> **Study text**:
________________________________________
Opinion
4:21-CR-190 SEP (SRW)
01-13-2023
REPORT AND RECOMMENDATION OF UNITED STATES MAGISTRATE JUDGE
STEPHEN R. WELBY, UNITED STATES MAGISTRATE JUDGE.
This matter comes before the Court on Defendant Raymond Cooper's Motion to Suppress Evidence (ECF No. 84). All pretrial matters were referred to the undersigned United States Magistrate Judge pursuant to 28 U.S.C. § 636(b). The undersigned recommends the motion be denied.
I. BACKGROUND
On March 17, 2021, a grand jury charged Defendant with one count of solicitation of child pornography and one count of transfer of obscene material to a minor. After several extensions of time to file pretrial motions and two changes of counsel, his counsel filed a motion to suppress evidence. In the interim, Defendant filed several pro se documents. (ECF Nos. 47, 60, 76). Ultimately, the Court denied any of the relief requested in Defendant's pro se filings because he was, and still is, represented by counsel. (ECF No. 77). Defense counsel filed the Motion to Suppress. (ECF No. 84). The Government filed a response to Defendant's counsel's motion to suppress, (ECF No. 85), and the Court scheduled an evidentiary hearing. In addition to the motion filed by his attorney, Defendant filed a pro se letter to the Court raising two additional arguments.(ECF No. 87). The Court took the unusual step of granting Mr. Cooper permission to present his pro se arguments at the evidentiary hearing. Defendant argues Officer Orr did not follow the procedures required in Missouri Revised Statute § 447.010 regarding the finding of lost property. He also asserts law enforcement officers violated his Fourth Amendment rights when they communicated with him on Facebook without disclosing they were law enforcement officers. Defendant filed three pro se documents in further support of his arguments after the hearing. The Court has considered both the arguments of counsel for the Defendant as well as the pro se arguments submitted by Defendant in ECF No. 87 and the subsequent documents.
Defendant also raised an issue with the Government's disclosure of certain evidence. At the hearing, the parties agreed that issue had been resolved, so the Court will not discuss it further.
On November 10, 2022, the parties appeared for an evidentiary hearing. The Government offered testimony of Officer Ryan Orr with the Clark County Sheriff's Office and Kenneth Harrell. The defense did not offer any witnesses, but defense counsel elicited testimony from the Government's witnesses on cross-examination. The parties filed post-hearing briefs. These matters were fully briefed and submitted on December 19, 2022. The matter is now ready for resolution.
________________________________________
> **Job item A**: In the court report, on what date did the parties appear for the evidentiary hearing?
These records have no connection to the court report.
________________________________________
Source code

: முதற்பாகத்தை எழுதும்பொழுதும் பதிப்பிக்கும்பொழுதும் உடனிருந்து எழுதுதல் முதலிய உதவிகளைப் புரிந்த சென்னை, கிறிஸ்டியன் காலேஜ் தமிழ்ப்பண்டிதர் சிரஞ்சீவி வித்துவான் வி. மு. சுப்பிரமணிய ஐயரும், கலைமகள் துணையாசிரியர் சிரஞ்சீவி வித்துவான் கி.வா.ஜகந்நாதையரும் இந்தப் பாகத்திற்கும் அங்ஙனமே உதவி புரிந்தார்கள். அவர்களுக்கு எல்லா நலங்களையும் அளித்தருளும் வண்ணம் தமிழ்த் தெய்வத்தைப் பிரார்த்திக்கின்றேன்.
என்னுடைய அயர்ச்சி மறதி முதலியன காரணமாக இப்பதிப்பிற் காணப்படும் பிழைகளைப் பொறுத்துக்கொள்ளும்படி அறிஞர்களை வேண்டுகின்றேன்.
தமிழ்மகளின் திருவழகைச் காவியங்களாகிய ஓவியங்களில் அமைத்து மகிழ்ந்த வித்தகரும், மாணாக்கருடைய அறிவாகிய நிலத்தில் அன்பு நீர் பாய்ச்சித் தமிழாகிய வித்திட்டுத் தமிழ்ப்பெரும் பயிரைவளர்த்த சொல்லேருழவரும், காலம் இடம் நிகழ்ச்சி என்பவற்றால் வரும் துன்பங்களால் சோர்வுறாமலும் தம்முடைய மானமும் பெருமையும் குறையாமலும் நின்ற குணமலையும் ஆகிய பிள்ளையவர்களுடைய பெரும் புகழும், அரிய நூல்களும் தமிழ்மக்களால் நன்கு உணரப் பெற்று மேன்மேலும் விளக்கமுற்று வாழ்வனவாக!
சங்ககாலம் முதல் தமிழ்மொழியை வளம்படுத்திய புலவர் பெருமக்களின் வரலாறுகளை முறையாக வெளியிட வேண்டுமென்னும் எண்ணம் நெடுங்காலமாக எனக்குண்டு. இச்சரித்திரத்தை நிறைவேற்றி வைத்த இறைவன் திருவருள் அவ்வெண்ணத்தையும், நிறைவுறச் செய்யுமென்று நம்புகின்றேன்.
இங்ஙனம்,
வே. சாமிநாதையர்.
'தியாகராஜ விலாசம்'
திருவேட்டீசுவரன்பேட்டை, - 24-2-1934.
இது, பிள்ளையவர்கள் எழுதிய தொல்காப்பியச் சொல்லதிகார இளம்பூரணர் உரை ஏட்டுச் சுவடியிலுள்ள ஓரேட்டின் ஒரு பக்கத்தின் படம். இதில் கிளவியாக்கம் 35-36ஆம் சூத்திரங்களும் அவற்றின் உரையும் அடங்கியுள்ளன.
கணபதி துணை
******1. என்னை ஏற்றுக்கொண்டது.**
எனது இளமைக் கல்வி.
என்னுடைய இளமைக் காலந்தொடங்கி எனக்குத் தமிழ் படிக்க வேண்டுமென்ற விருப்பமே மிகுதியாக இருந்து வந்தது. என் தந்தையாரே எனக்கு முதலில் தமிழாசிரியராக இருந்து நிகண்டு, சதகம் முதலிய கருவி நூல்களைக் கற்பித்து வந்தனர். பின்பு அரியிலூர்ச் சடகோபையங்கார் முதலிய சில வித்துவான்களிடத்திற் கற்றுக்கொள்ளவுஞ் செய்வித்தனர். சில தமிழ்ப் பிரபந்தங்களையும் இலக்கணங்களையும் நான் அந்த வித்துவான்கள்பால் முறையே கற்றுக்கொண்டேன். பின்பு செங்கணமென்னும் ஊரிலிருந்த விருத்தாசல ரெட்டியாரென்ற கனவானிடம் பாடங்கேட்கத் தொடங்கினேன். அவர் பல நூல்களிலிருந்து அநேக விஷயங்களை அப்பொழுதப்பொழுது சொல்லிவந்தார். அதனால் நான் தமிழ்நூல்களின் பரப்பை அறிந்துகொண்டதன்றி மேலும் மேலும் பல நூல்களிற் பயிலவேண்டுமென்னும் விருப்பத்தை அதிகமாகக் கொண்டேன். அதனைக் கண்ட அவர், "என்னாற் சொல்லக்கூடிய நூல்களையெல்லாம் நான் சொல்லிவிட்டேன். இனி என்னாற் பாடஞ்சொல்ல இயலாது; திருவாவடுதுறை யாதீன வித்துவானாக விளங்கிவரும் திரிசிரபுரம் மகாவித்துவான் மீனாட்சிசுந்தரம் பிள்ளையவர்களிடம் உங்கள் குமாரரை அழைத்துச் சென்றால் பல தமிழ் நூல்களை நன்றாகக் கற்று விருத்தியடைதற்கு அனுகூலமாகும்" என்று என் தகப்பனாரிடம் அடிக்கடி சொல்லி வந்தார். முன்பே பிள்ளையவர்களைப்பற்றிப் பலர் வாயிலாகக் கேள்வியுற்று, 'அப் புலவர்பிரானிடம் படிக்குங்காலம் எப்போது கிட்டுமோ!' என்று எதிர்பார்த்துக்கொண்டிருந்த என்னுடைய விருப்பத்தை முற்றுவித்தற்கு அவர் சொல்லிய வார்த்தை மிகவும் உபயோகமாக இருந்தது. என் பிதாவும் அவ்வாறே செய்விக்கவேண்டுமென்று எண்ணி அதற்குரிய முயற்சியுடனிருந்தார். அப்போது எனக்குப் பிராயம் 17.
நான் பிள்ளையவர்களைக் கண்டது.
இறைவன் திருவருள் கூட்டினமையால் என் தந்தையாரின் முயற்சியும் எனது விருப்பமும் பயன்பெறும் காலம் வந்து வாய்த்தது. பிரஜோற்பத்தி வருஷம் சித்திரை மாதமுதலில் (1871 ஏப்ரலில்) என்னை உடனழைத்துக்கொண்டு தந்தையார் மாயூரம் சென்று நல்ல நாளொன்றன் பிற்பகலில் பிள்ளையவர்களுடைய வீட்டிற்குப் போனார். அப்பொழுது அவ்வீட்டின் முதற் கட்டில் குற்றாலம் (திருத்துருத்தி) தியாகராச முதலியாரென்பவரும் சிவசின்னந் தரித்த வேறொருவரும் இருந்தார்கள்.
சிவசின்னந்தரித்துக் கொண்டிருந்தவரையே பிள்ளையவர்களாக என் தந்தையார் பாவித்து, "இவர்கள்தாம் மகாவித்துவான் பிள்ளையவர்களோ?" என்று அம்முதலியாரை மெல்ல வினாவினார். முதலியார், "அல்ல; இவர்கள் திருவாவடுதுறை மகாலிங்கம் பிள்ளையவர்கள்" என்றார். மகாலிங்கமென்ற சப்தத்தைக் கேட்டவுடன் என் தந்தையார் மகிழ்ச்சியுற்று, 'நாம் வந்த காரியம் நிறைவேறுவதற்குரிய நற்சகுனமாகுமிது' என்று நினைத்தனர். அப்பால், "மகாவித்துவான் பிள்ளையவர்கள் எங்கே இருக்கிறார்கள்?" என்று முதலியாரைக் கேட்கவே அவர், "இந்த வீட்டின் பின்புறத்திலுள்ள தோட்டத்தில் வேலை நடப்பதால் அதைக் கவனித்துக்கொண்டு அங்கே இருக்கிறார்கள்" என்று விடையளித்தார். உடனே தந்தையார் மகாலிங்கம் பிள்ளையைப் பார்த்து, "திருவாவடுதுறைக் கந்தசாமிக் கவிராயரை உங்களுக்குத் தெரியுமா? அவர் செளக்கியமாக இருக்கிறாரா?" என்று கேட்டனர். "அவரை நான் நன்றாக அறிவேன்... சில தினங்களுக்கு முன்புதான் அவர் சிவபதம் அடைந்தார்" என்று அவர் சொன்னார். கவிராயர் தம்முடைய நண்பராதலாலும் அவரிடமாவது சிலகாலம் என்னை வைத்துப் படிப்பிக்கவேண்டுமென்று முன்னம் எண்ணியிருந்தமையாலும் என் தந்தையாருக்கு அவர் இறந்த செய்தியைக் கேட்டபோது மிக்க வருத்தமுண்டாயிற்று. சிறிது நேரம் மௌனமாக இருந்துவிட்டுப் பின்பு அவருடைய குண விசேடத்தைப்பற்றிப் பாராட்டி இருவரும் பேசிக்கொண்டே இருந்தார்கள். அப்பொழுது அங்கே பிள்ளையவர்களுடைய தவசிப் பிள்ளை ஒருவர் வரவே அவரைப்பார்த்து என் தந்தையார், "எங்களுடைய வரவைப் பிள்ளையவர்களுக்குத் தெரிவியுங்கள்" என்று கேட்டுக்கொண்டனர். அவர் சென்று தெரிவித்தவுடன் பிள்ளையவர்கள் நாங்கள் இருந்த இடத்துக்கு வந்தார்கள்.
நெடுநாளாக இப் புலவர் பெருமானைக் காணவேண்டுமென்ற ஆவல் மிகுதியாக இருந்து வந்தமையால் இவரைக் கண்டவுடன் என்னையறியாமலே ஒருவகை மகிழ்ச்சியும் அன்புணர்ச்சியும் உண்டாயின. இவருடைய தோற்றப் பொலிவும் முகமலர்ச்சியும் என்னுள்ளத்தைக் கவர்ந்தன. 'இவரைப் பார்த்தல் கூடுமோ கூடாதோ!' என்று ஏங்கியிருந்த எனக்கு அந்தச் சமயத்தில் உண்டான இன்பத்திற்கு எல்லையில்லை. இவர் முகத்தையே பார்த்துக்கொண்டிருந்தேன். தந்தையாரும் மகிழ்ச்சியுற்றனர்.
________________________________________
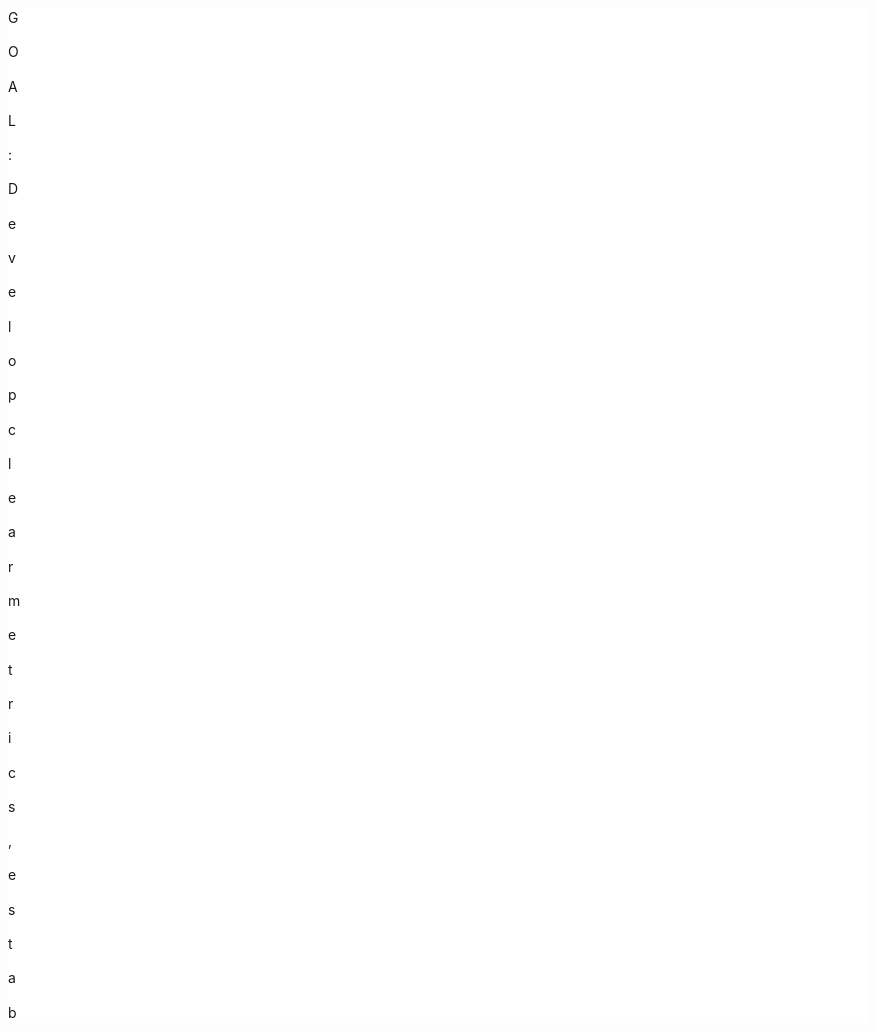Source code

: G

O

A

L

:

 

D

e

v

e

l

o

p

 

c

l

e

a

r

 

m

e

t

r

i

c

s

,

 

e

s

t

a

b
________________________________________
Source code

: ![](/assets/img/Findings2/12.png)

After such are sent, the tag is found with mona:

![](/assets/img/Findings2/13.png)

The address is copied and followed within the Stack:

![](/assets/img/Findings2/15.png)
________________________________________
> **Job item B**: Show every line of the records above that contains the string "assets".

> **Your response A**: November 10, 2022

> **Your response B**:
: ![](/assets/img/Findings2/12.png)
![](/assets/img/Findings2/13.png)
![](/assets/img/Findings2/15.png)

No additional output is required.